■ Task item
Please transcribe the rows below, beginning at the line that has "Dalam memilih agen travel umroh yang" and stopping after the line that has "lengkap, dan meminta rekomendasi dari". Reproduce every character and line break as it appears.

::::::::::

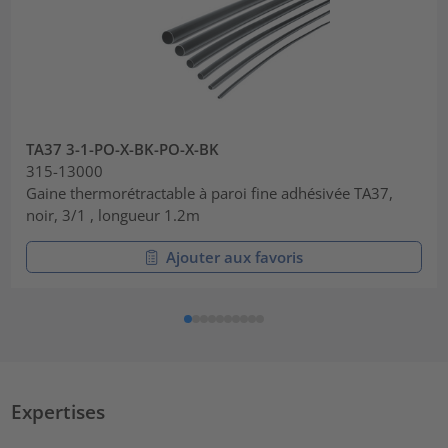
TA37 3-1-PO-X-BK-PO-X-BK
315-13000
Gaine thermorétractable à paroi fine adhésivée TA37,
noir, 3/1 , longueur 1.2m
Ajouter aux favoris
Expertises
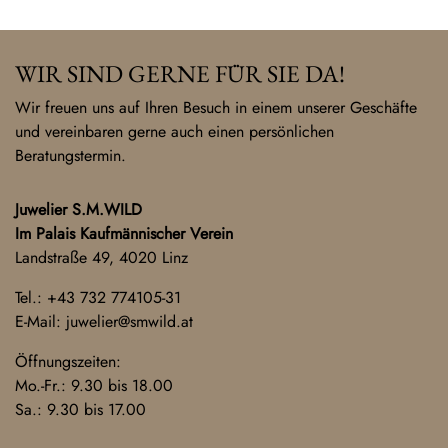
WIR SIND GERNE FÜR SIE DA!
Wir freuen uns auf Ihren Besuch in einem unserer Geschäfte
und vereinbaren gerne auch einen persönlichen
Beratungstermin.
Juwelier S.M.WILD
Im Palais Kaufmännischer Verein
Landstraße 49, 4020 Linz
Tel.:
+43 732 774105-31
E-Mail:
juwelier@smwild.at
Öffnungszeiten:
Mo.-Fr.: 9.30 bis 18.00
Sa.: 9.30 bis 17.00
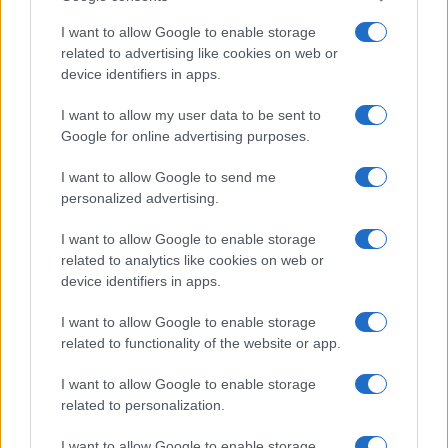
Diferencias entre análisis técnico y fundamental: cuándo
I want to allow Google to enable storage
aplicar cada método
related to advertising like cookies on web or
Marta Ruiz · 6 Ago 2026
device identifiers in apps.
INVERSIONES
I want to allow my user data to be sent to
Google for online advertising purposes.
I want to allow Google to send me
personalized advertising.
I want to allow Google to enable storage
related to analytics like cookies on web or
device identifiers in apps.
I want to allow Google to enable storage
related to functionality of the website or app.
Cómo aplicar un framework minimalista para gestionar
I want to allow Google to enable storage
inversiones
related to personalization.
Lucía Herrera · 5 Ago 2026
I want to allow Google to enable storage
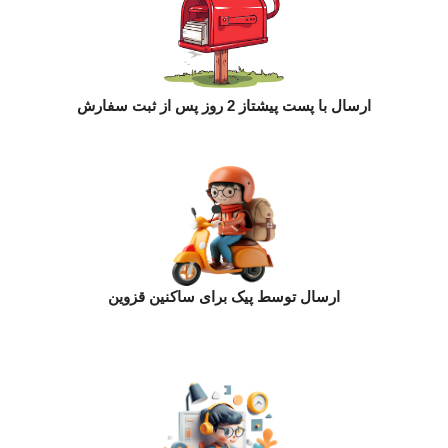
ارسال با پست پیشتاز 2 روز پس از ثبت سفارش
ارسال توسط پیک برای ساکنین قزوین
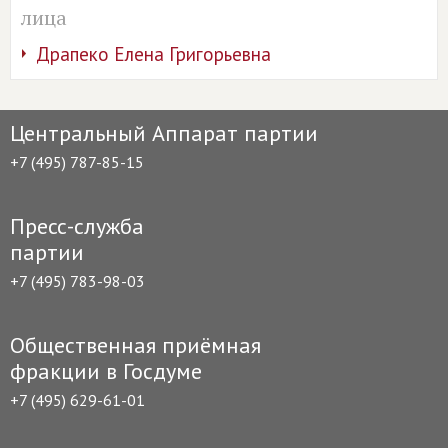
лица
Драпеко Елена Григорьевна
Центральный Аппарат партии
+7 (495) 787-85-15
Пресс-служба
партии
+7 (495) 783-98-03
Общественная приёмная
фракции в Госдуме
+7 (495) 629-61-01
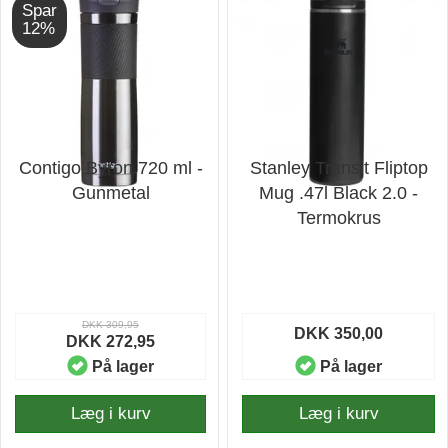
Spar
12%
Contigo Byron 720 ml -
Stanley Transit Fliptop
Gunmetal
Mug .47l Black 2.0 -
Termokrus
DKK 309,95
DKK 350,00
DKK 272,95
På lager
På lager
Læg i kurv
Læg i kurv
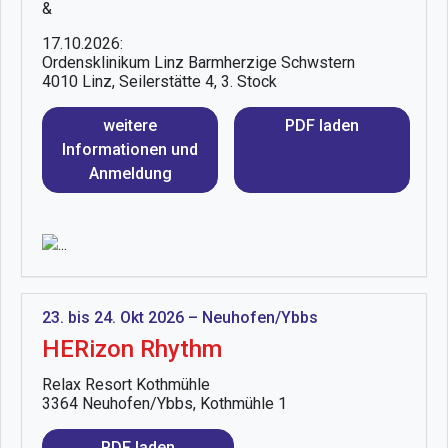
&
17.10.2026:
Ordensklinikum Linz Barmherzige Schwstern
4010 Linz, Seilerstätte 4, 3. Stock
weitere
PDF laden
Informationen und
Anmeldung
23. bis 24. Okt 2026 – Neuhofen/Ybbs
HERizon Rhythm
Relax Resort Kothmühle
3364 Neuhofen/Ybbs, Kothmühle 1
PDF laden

::::::::::

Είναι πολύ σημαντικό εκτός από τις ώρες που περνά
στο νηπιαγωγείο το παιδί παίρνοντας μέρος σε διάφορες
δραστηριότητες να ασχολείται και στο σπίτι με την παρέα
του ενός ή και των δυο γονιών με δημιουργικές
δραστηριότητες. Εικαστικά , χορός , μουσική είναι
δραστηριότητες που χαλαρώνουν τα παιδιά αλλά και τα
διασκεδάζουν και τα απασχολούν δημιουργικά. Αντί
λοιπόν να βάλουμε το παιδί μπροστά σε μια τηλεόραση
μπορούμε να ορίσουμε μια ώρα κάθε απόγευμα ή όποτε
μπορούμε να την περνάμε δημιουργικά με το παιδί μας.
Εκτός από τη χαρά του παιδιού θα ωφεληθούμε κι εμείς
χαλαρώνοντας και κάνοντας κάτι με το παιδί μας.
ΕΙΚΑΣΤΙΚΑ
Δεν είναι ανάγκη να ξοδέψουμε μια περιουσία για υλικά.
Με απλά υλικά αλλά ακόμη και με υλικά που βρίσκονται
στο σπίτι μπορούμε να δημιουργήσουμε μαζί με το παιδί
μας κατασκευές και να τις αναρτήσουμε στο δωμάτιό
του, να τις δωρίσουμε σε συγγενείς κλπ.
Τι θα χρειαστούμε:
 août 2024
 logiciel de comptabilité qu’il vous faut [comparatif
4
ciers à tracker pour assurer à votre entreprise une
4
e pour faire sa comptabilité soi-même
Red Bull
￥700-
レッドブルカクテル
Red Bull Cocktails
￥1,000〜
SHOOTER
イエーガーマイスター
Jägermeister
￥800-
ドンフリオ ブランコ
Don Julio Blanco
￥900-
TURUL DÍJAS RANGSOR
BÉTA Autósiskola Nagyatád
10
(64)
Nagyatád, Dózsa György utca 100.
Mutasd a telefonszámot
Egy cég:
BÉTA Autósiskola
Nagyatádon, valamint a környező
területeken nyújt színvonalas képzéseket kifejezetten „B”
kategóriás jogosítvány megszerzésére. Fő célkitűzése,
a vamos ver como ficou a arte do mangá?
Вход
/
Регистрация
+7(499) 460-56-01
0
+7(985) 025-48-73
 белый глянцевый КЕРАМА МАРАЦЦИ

::::::::::

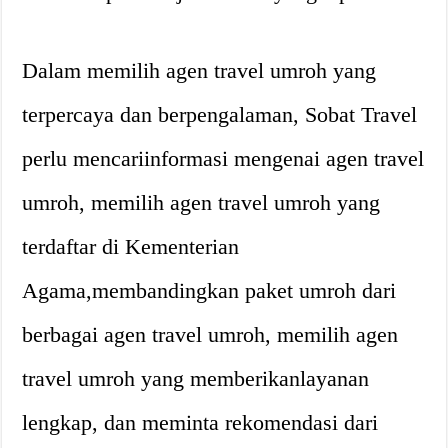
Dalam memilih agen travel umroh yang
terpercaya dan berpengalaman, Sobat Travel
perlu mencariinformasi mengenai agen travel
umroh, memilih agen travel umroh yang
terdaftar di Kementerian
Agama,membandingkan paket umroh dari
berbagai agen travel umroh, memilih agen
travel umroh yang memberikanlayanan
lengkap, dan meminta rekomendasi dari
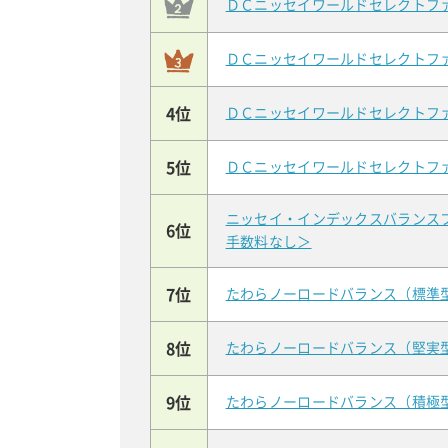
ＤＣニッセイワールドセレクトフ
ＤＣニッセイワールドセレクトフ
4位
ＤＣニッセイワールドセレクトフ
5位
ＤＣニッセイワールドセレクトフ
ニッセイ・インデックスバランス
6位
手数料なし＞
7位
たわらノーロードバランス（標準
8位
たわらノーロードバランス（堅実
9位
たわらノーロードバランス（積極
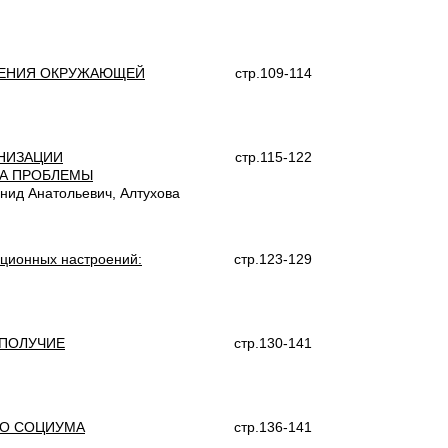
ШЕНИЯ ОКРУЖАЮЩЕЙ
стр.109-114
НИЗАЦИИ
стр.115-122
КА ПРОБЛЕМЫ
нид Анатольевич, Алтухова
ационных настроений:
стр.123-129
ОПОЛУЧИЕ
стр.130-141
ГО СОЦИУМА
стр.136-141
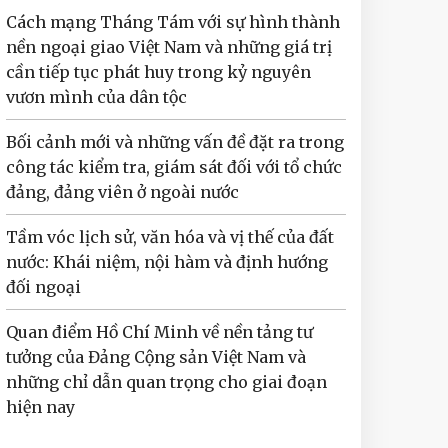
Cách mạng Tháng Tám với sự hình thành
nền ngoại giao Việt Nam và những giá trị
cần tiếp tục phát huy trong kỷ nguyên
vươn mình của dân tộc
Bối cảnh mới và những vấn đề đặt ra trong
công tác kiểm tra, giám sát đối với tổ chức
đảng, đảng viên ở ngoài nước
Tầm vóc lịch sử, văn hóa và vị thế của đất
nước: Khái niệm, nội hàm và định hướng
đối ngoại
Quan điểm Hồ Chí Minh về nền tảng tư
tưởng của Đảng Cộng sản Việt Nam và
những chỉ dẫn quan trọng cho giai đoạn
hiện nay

::::::::::

■ Written solution
Dalam memilih agen travel umroh yang
terpercaya dan berpengalaman, Sobat Travel
perlu mencariinformasi mengenai agen travel
umroh, memilih agen travel umroh yang
terdaftar di Kementerian
Agama,membandingkan paket umroh dari
berbagai agen travel umroh, memilih agen
travel umroh yang memberikanlayanan
lengkap, dan meminta rekomendasi dari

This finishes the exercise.